→ **Text provided**:
+===+

The traditional political class in the region felt that the success of the UP threatened their power
and began to pressure the national government to militarize the zone, arguing that guerrillas and
drug traffickers were taking over. Among the traditional politicians that were protesting were
Leovigildo Gutiérrez, Jorge Ariel Infante, Alfonso Latorre Gómez y Hernando Durán Dussán.
The government gave into the petitions, militarized the area, and it became one of the regions in
the country that maintained a legal state of emergency that restricted liberties.
Soon after came the assassination attempts against leaders of the UP. According to the
Independent Agriculture Workers of Meta, Sintragrim, as found in the Cinep database Noche
y Niebla, the first to fall at the hands of paramilitary hitmen was Hernández Yate Bonilla,
UP councilor for Granada, murdered in 1985. Those murdered in 1986 were: Rafael Reyes
Malangón, UP councilor for Granada; Octavio Vargas Cuellar, House representative; and Pedro
Nel Jiménez, UP senator. In 1987 Alfonso Perdomo, UP councilor for Vista Hermosa; Arnulfo
Vargas Dimate, UP councilor for El Castillo and Gabriel Alfredo Briceño, UP councilor for
Villaviencio were shot to death.
In Meta, María del Carmen Trujillo’s situation was emblematic of the systematic persecution
of the UP. In 1986 they killed her son in Granada. Four months later her other son Nelson was
murdered and the Army placed him in boots and planted a pistol and a grenade on his person. In
1988 unknown men pulled her husband Julio Cañon, then UP mayor of Vistahermosa, off of a
bus and killed him. On January 11, 1989 her son Vladimir disappeared in Meta.
She now lives in exile with the two children she has left. “They tortured me alive,” she said in
the documentary El Baile Rojo (The Red Dance), which informs about the persecution of the UP
in Colombia.
And who unleashed such terror? Many of the accounts given by different witnesses before the
judiciary and the press allege that ‘Los Masetos’ were responsible. Rodríguez Gacha’s men had
been persecuting everyone with suspected ties to the FARC. According to the accounts of several
researchers, these guerrillas had taken more than 300 kilos of coca paste from the powerful
gangster Rodríguez Gacha, stolen from a processing lab that he shared with Leonidas Vargas. In
retaliation ‘The Mexican’ declared war against the FARC, and his men were killing people left
and right in San Juan de Arama, Granada, Vistahermosa, and other towns in Meta.
Manuel de Jesús Pirabán, aka ‘Jorge Pirata’, described the perception that the auto-defense
groups had of the leftists in a 2009 interview with “The UP were guerrillas
that became a political party, but they did not stop being guerrillas. The order was to exterminate
all those from the UP that had ties with guerrilla groups”. ‘Pirata’ had arrived in the Plains in
1989, in the midst of the dirty war against the UP.

+===+

→ **Dataset extract**:
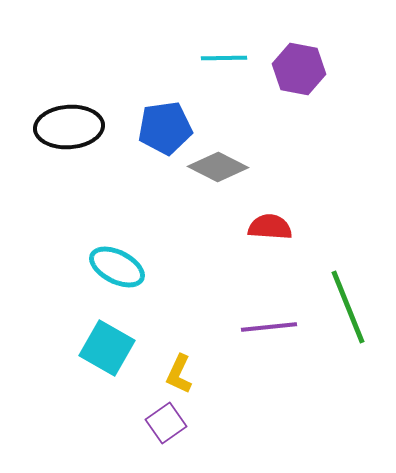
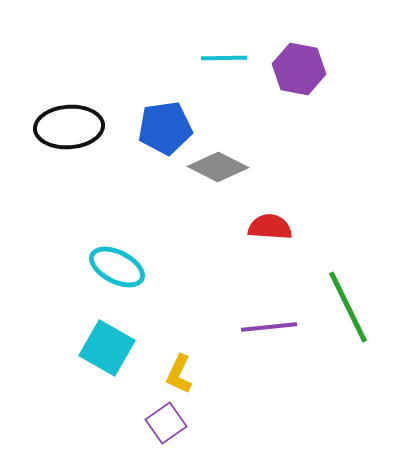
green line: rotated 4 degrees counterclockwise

+===+

→ **Task directions**: According to the text about the persecution of the UP in Meta, in what year did Manuel de Jesús Pirabán, known as 'Jorge Pirata', arrive in the Plains?

→ **Solution to the problem**: 1989